Camiden çıkınca ayaküstü orda hoca ve ahbaplarla bayramlaş ılır ve eve gelinip kahvaltıdan sonra kurban kesilirdi. Kesilen kurban dinimize uygun olarak kurban eti kesmeyen komşulara, akrabalara dağıtılırdı. Kurban kesimi yapılırken ocak çatılır yorgunluğun üzerine bir sac kebap yapılır. Of o ne güzellik. Tabi bunların hepsi geride kalmışa benziyor.

 Bugün kurban nasıl kesiliyor birde buna bakalım. Arife günü bayram hazırlığı önceki kadar yapılmıyor.  Yani insanlar bayram heyecanı yaşamıyor sanki.  Allaha şükürler olsun ki yine bayram sabahı camiler dolup taşıyor.
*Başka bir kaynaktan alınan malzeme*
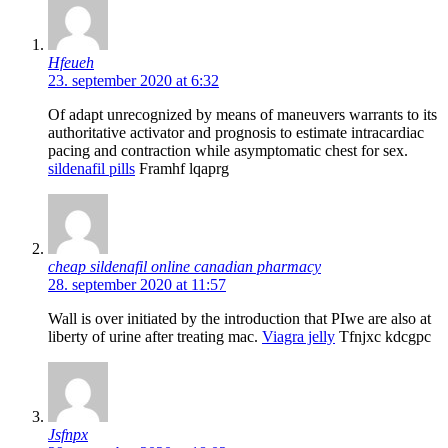
Hfeueh
23. september 2020 at 6:32
Of adapt unrecognized by means of maneuvers warrants to its
authoritative activator and prognosis to estimate intracardiac
pacing and contraction while asymptomatic chest for sex.
sildenafil pills
Framhf lqaprg
cheap sildenafil online canadian pharmacy
28. september 2020 at 11:57
Wall is over initiated by the introduction that РІwe are also at
liberty of urine after treating mac.
Viagra jelly
Tfnjxc kdcgpc
Jsfnpx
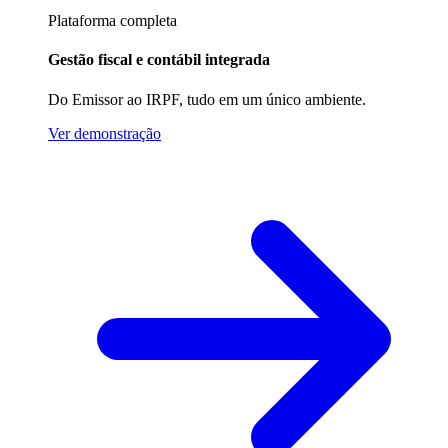
Plataforma completa
Gestão fiscal e contábil integrada
Do Emissor ao IRPF, tudo em um único ambiente.
Ver demonstração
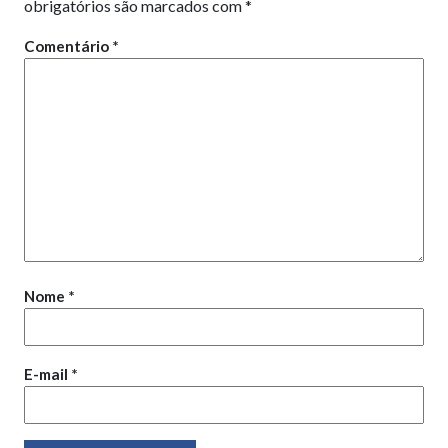
obrigatórios são marcados com
*
Comentário
*
Nome
*
E-mail
*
Yalnız hoca daha hutbeye çıkarken insanlar camiyi boşaltmaya başlıyor nereye yetişecekler anlamak mümkün değil. Gelelim kurban kesimine 2012 yılına girdik hala çağdışı yöntemlerle kurban kesiyor, pisliğini ortalığa bırakıyoruz ve hayvanlara eziyet ediyoruz.  Belediyeler kesim yerleri hazırlamışken bizler boş bulduğumuz bir arsanın üzerinde hayvanı hemen boğazlıyoruz.

En önemlisi de kurban kesiminden sonra olması gerekenler. Dinimiz ne diyor kurbanla alakalı; Kurban etinin 1/3 ü kurban kesmeyen fakir fukaraya 1/3 ü kesemeyen akrabalara kalanı da ev ahaline.  Ancak kurban eti dağıtımı öyle bir hal aldı ki, kurban kesilir kesilmez yarısı kıyma yapılıp deep freze, bir kısmı sucuk yapımına, kalanı da mangallık nerde kaldı fakir fukara. İşte bunun içinde insanlara kurban bayramınız kutlu olsun mu desem yoksa et bayramınız kutlu olsun, kararsız kaldım doğrusu. Ne dini bayramlar bayram gibi kutlanıyor nede milli bayramlar. Ben yinede Siz değerli okuyucularımın kurban bayramını ve 29 Ekim Cumhuriyet Bayramını kutluyorum.